Aim of the task - So that nothing is lost, write out all the lines below exactly.

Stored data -
····················

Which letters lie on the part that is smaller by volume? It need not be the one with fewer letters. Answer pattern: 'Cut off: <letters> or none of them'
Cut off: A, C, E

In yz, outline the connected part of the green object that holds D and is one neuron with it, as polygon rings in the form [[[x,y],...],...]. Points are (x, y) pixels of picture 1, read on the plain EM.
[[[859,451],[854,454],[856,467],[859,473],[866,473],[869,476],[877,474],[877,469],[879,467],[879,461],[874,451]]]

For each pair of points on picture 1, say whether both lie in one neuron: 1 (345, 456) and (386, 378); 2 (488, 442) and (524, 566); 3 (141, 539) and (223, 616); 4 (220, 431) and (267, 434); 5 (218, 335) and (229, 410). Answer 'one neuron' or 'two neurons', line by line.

····················

Your response -
Which letters lie on the part that is smaller by volume? It need not be the one with fewer letters. Answer pattern: 'Cut off: <letters> or none of them'
Cut off: A, C, E

In yz, outline the connected part of the green object that holds D and is one neuron with it, as polygon rings in the form [[[x,y],...],...]. Points are (x, y) pixels of picture 1, read on the plain EM.
[[[859,451],[854,454],[856,467],[859,473],[866,473],[869,476],[877,474],[877,469],[879,467],[879,461],[874,451]]]

For each pair of points on picture 1, say whether both lie in one neuron: 1 (345, 456) and (386, 378); 2 (488, 442) and (524, 566); 3 (141, 539) and (223, 616); 4 (220, 431) and (267, 434); 5 (218, 335) and (229, 410). Answer 'one neuron' or 'two neurons', line by line.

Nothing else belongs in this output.